* **Exercise goal**: Within the records below, find each line with the word "Version" and copy it out.

START Input data

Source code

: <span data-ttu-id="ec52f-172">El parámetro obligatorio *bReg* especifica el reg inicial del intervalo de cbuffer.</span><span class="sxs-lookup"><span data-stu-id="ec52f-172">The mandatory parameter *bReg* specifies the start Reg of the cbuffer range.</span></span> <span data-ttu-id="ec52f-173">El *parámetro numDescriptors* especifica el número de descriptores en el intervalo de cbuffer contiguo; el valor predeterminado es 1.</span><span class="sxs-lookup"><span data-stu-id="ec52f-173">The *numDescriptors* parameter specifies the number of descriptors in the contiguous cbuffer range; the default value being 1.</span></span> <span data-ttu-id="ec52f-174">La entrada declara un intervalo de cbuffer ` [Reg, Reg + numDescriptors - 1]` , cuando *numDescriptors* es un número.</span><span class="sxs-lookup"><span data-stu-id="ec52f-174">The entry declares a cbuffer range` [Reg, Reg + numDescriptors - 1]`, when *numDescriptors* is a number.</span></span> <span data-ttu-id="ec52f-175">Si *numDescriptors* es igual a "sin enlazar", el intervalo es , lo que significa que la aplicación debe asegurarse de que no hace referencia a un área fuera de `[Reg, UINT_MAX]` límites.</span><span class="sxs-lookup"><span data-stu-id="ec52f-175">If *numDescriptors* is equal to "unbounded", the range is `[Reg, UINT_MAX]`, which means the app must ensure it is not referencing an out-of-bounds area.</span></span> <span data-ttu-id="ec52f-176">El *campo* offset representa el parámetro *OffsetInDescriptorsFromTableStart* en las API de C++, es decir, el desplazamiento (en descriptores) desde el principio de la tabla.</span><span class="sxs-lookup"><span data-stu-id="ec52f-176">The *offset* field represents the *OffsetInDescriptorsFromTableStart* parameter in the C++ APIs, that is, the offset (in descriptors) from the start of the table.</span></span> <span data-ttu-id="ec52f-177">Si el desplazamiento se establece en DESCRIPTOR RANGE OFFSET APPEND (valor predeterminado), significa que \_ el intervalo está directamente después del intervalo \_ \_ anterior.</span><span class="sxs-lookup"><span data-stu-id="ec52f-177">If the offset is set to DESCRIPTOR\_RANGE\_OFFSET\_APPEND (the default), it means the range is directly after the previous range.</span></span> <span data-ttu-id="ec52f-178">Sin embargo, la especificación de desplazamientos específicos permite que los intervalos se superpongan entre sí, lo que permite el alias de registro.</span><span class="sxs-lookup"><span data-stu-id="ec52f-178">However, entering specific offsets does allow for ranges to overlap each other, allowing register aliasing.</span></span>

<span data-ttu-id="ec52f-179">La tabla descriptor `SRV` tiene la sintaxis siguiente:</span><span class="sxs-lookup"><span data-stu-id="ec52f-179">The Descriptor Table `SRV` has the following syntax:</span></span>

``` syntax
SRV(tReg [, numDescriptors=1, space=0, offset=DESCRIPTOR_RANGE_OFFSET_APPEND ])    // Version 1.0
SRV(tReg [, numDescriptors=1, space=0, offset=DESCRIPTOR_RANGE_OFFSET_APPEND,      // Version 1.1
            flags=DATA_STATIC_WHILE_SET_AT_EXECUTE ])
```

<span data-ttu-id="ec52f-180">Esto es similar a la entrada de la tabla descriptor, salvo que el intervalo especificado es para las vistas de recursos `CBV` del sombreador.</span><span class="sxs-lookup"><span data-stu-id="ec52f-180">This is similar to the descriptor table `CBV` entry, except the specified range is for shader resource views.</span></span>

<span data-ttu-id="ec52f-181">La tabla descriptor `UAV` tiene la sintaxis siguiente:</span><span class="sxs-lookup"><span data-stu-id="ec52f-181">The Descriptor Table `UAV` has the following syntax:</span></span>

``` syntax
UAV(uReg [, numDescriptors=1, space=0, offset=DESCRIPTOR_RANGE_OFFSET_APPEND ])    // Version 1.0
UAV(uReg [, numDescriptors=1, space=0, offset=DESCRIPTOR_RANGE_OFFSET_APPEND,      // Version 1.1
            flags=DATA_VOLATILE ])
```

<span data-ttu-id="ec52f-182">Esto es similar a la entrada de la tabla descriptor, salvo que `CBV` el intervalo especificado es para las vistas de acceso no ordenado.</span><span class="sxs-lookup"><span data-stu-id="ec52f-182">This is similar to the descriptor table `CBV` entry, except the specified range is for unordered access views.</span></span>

END Input data

* **Output for this exercise**:
SRV(tReg [, numDescriptors=1, space=0, offset=DESCRIPTOR_RANGE_OFFSET_APPEND ])    // Version 1.0
SRV(tReg [, numDescriptors=1, space=0, offset=DESCRIPTOR_RANGE_OFFSET_APPEND,      // Version 1.1
UAV(uReg [, numDescriptors=1, space=0, offset=DESCRIPTOR_RANGE_OFFSET_APPEND ])    // Version 1.0
UAV(uReg [, numDescriptors=1, space=0, offset=DESCRIPTOR_RANGE_OFFSET_APPEND,      // Version 1.1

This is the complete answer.